*** Opening The records ***

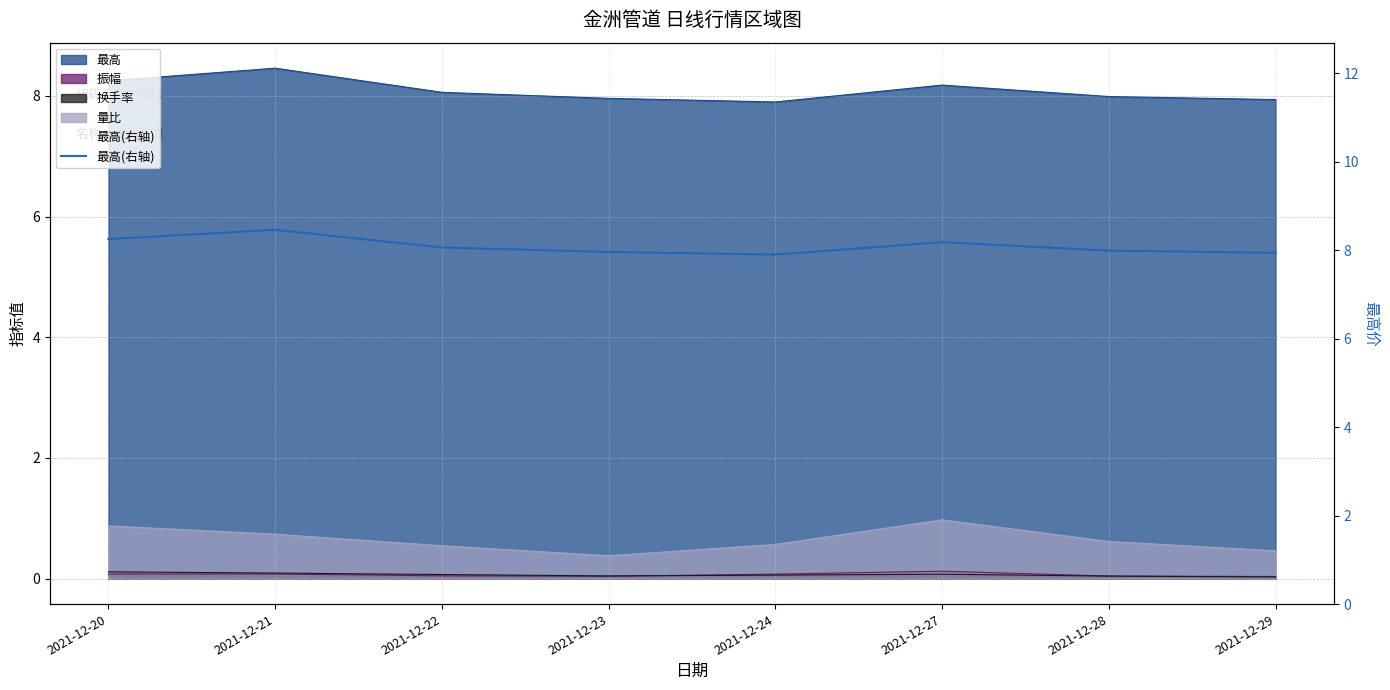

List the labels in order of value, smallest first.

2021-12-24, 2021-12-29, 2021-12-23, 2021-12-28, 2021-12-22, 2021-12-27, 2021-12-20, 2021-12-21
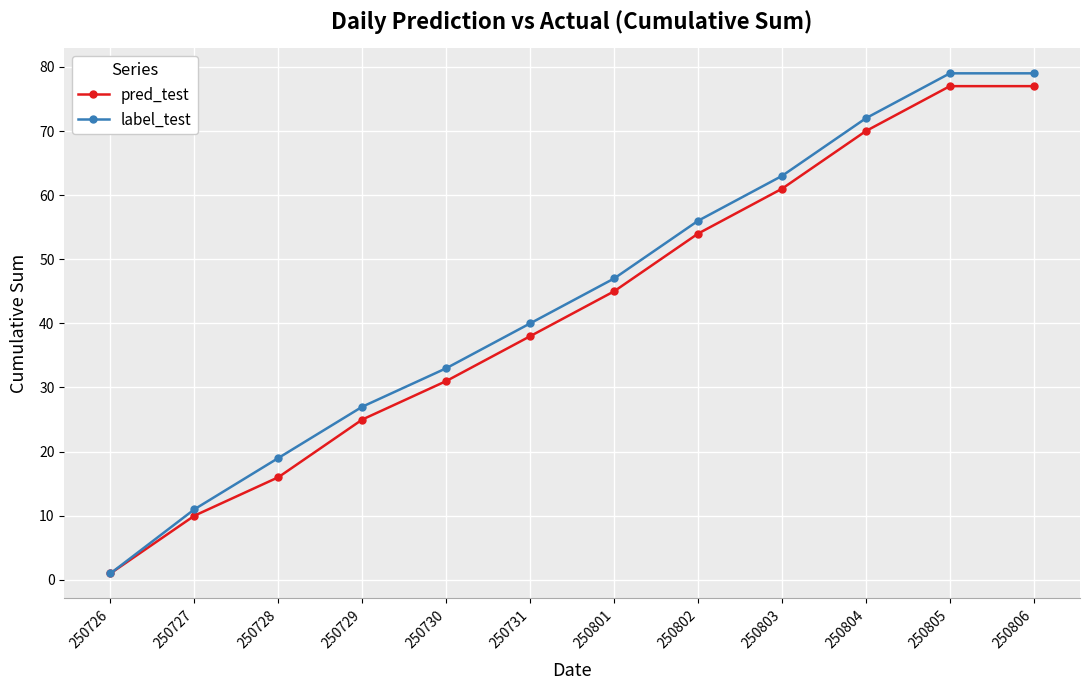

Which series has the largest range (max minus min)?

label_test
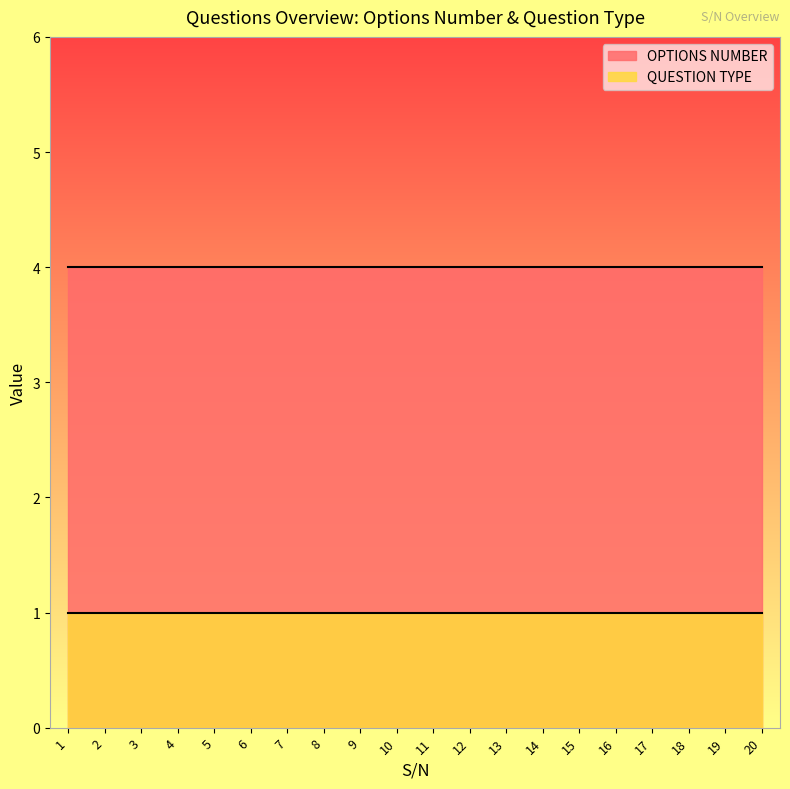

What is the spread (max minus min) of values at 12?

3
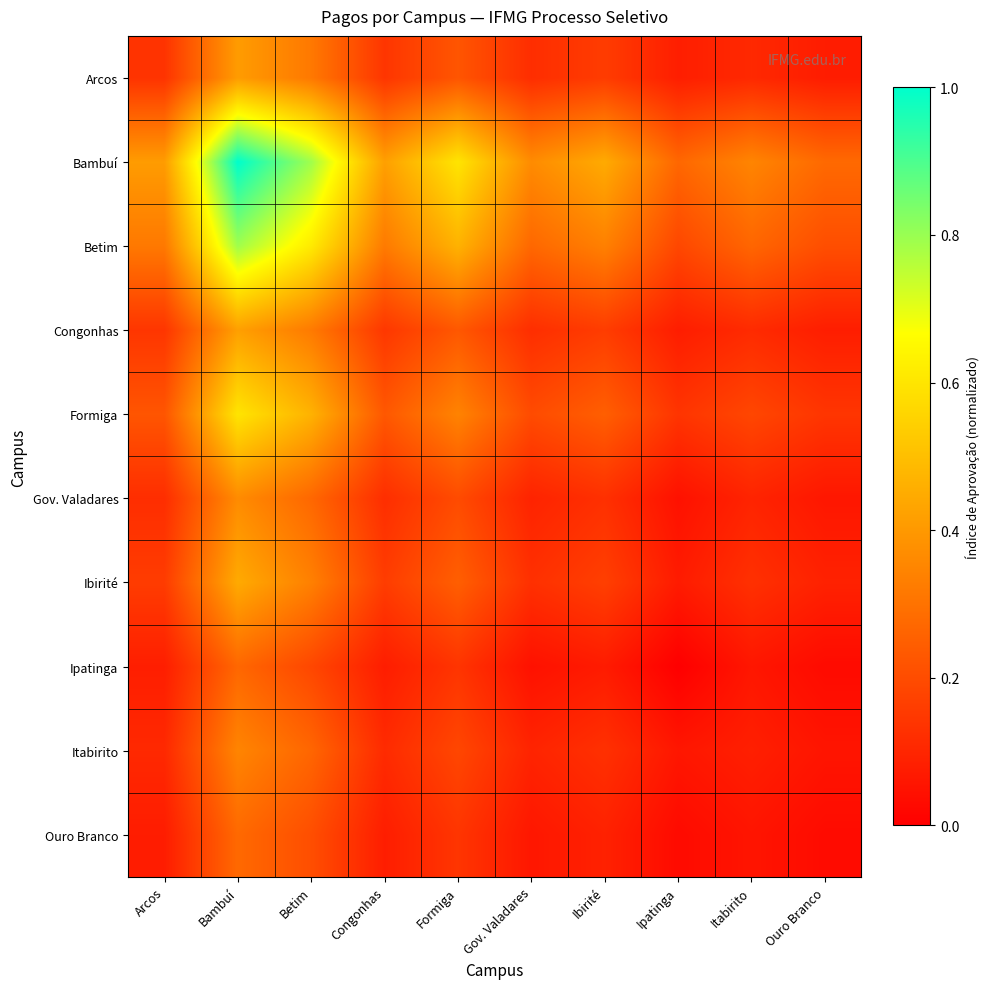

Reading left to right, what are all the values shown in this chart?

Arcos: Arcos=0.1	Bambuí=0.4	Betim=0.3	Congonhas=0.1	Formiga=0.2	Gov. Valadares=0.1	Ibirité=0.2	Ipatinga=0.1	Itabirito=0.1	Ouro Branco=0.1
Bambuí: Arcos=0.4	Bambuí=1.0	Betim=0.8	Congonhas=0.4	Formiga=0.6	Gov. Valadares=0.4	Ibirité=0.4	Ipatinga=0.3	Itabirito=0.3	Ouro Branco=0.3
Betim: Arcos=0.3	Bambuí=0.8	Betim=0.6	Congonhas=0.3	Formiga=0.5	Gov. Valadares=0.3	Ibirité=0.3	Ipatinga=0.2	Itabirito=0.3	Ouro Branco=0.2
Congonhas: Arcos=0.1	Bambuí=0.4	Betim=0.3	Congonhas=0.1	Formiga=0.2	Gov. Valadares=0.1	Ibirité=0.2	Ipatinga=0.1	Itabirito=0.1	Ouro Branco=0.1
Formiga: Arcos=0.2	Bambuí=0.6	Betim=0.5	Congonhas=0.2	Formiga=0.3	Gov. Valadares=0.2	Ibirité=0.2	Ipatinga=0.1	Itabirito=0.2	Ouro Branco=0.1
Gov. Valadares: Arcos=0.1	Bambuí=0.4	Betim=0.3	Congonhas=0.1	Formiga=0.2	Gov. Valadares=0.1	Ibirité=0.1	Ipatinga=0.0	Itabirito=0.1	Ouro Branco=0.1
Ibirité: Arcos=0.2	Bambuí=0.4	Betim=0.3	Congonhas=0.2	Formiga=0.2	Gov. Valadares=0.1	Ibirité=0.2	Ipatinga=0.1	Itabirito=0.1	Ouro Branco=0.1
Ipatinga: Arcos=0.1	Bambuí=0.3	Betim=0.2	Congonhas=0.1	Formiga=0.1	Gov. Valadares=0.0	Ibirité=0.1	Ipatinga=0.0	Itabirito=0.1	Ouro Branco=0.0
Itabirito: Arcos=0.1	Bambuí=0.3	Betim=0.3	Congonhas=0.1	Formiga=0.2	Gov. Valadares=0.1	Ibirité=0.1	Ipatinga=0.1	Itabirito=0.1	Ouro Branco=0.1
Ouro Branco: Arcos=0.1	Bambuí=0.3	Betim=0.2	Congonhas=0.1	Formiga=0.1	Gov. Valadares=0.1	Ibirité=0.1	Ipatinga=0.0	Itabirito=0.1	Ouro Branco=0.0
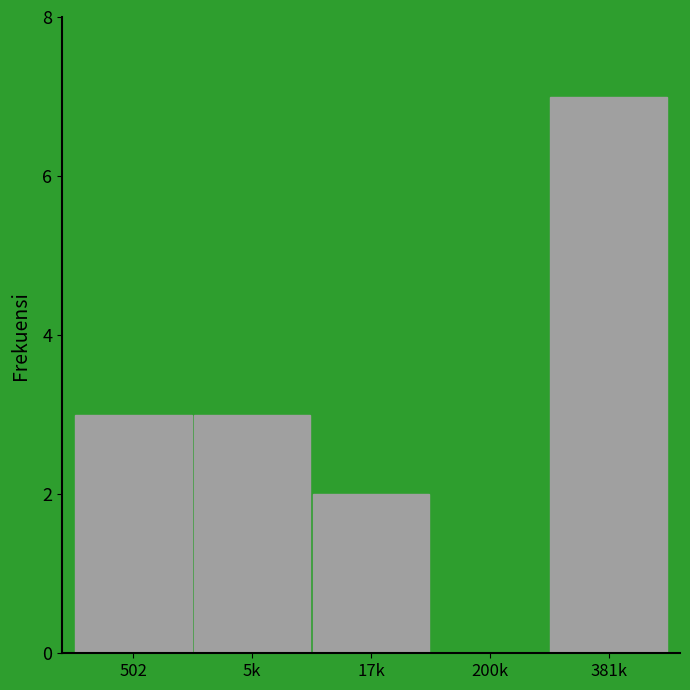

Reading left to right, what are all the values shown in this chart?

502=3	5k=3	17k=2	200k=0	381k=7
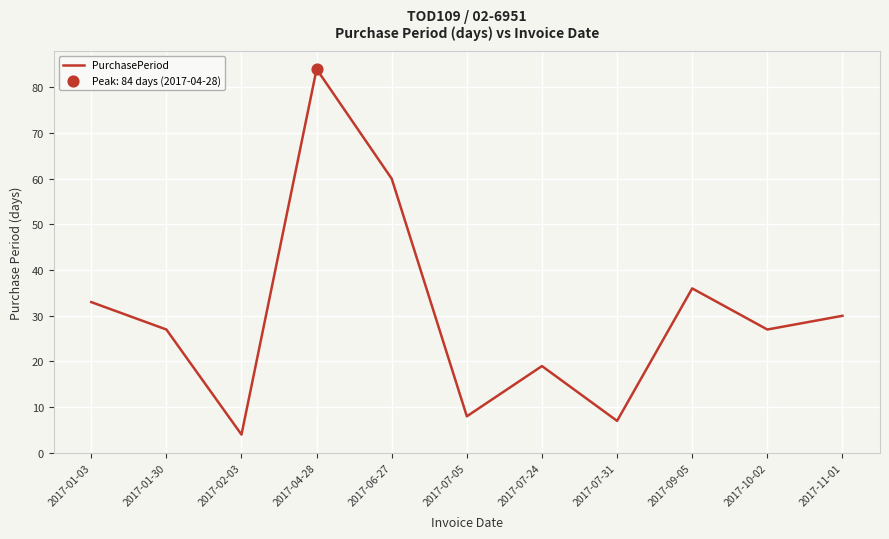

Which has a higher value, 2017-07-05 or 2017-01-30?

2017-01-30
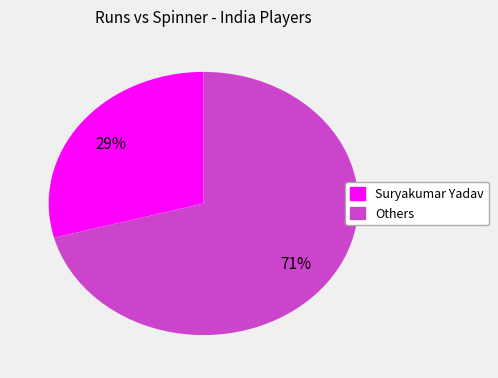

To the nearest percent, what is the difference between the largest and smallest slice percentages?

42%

*** Closing The records ***

**What you are asked to do**
Show every line of the material above that contains the word "Which". Copy each such line in full.

**Output below**
Which series has the largest range (max minus min)?
Which has a higher value, 2017-07-05 or 2017-01-30?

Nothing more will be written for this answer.